Remembering

In reading Stanislav Grof’s monumental study of LSD psychotherapy many years ago[1], I found that human memory begins with the contractions that initiate the birth process. In the unconscious of every person, there lies the memory of these vibratory contractions, travel through the cervix and down the birth canal, and finally the ecstatic release of pressure and actual birth.

From the point of the contractions that begin birth, nothing is lost to human memory. All of a person’s experience can be recalled either by conscious effort or by controlled or spontaneous regression.


I am led to these reflections by discovering that I don’t like to remember my past experience. Our minds drift back to memories very frequently, which seems to be a normal process, and therefore I was surprised when I saw that I disliked drifting back like this.
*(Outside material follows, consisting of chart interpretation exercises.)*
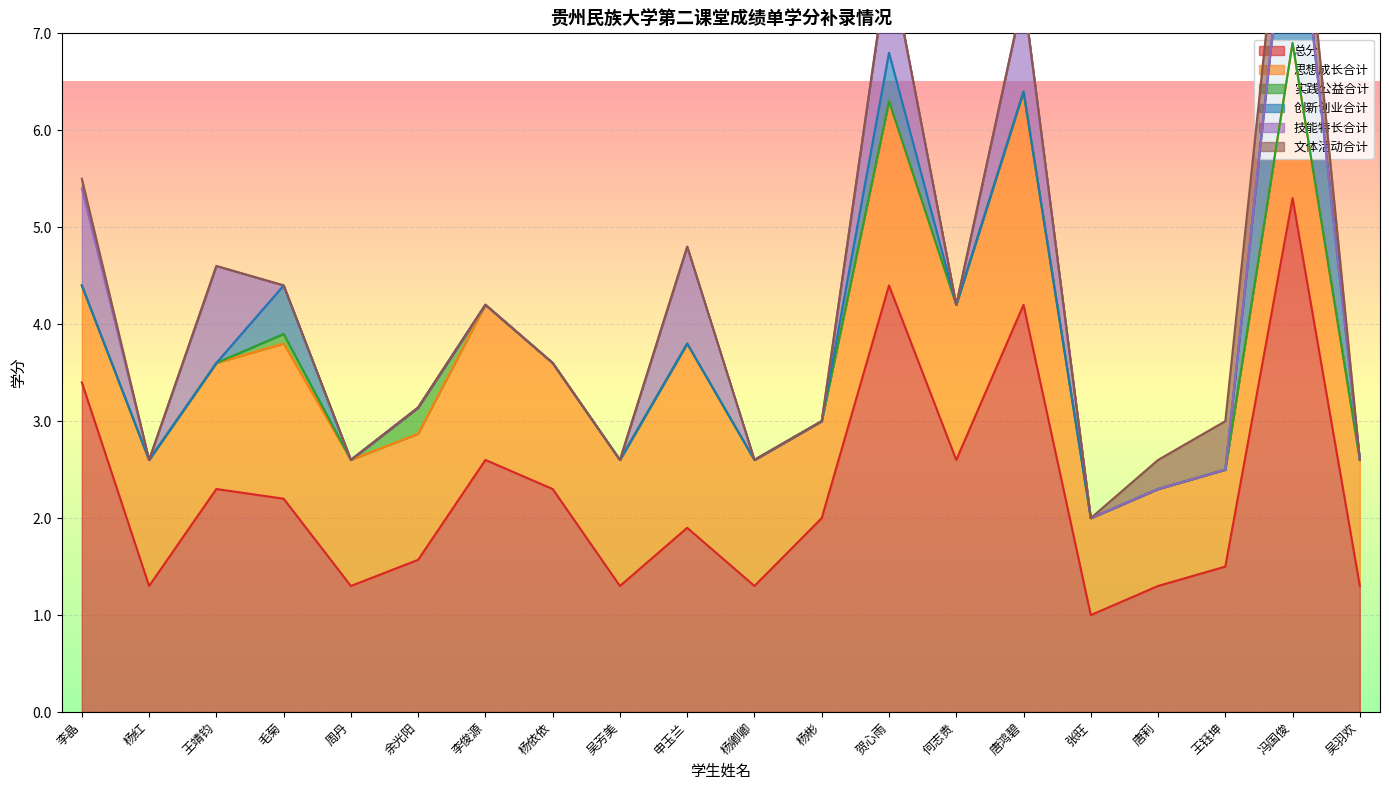

At which label does 思想成长合计 reach its peak?

唐鸿碧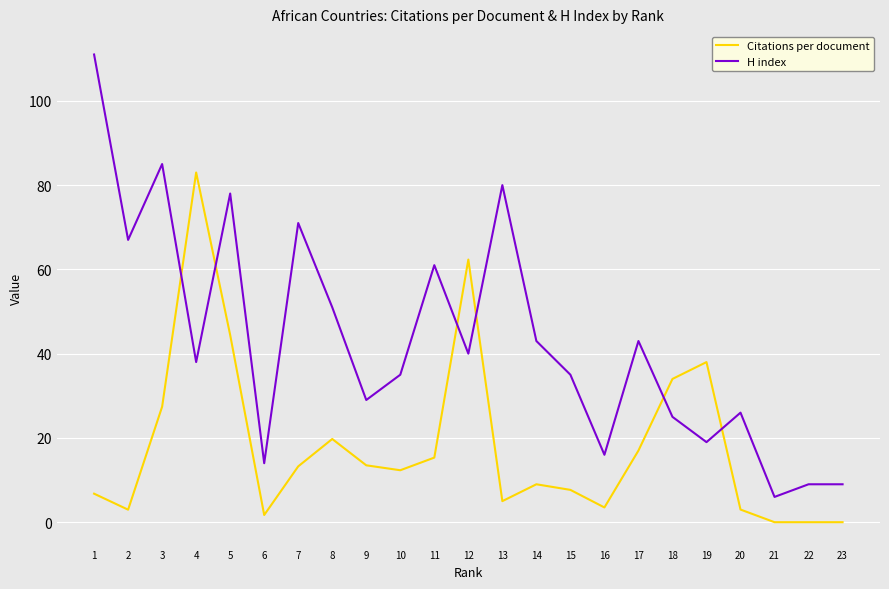

What is the spread (max minus min) of values at 2?

64.0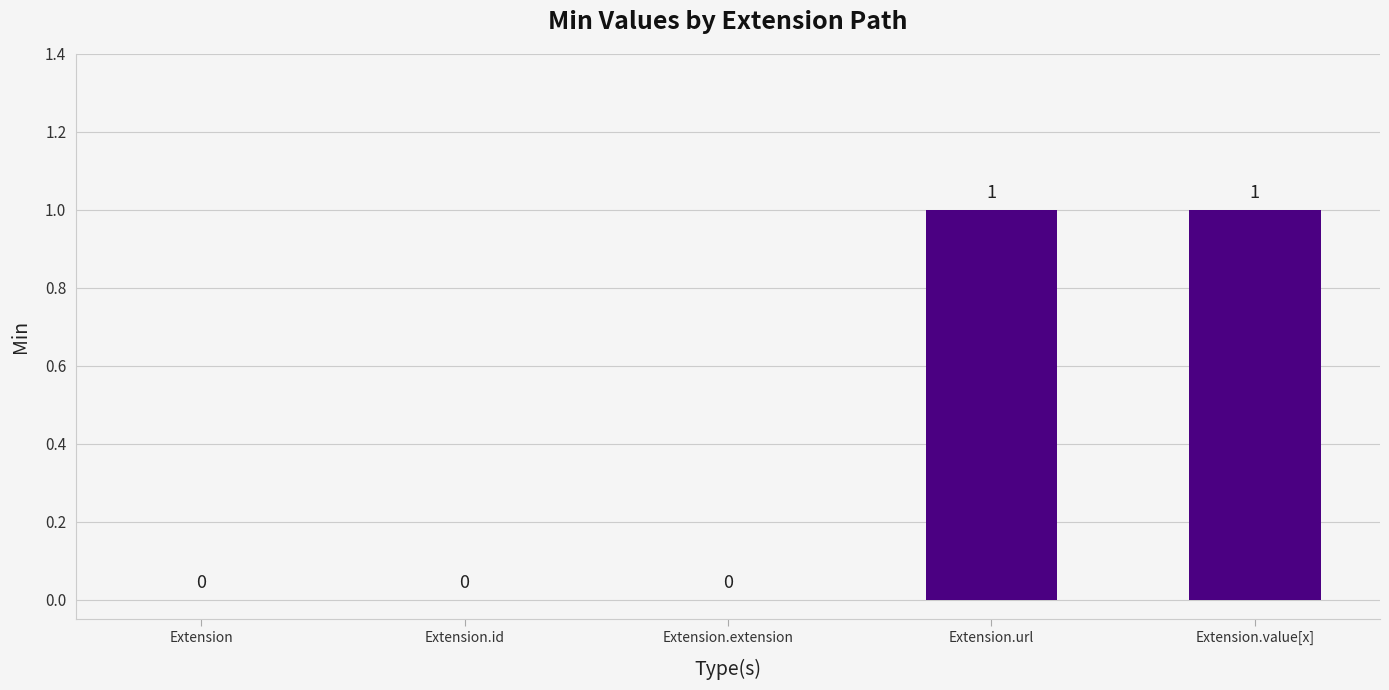

What is the change in value from Extension to Extension.url?

+1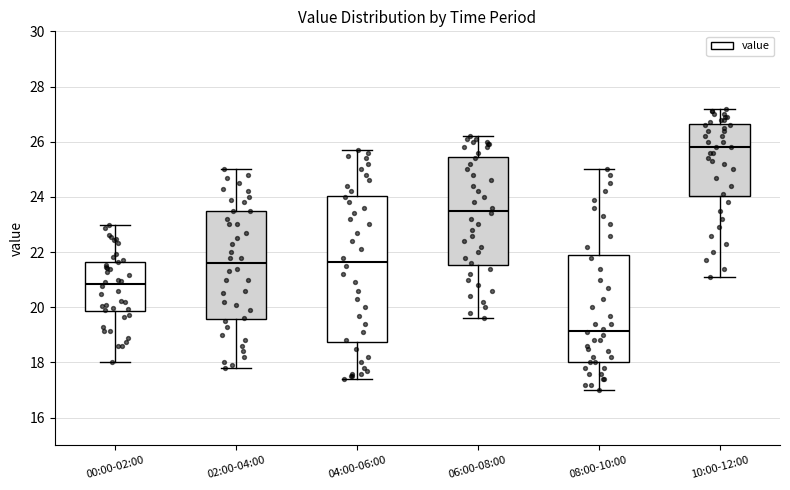

Which box is the tallest, from its lower edge to its upper edge?

04:00-06:00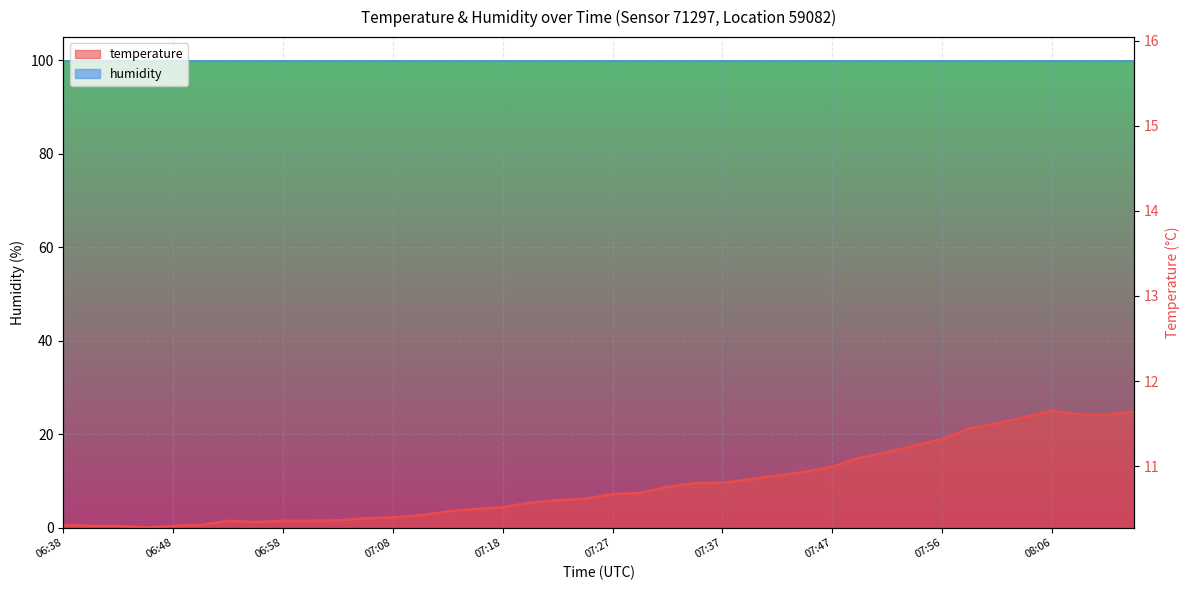

At which category does the chart reach its minimum across all series?

06:45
It is as though I feel about any memory, "What does it matter?”


In an earlier essay in this collection, “Zazen and Ego,” I described my experience of suddenly losing my sense of personal self and of my consequent realization of the truth of the Buddhist principle that the self or ego does not substantially exist. Since this realization, I have tried to discard a feeling of self and to discard self-reactivity, and to pretty much live without it, to live without a sense of “I.”


When I am without “I,” at least now and then, I see memories in a stark and unpleasant light. I frequently see the selfishness of my then ego-driven behavior. Perhaps I wounded a girlfriend. Perhaps I threatened someone with violence who had offended me. Perhaps I was unduly critical of someone. Memories bring a panoply of experiences in which I misbehaved because I felt that my personal self or ego was real and that it was due reverence, retribution was allowed to it, only its needs were important, and so on.


So it is no wonder that I don’t care for memories. They frequently represent a person that I like to think is different now and that it is inconsequential to remember.



Footnotes

  1. Stanislav Grof, LSD Psychotherapy, 1980.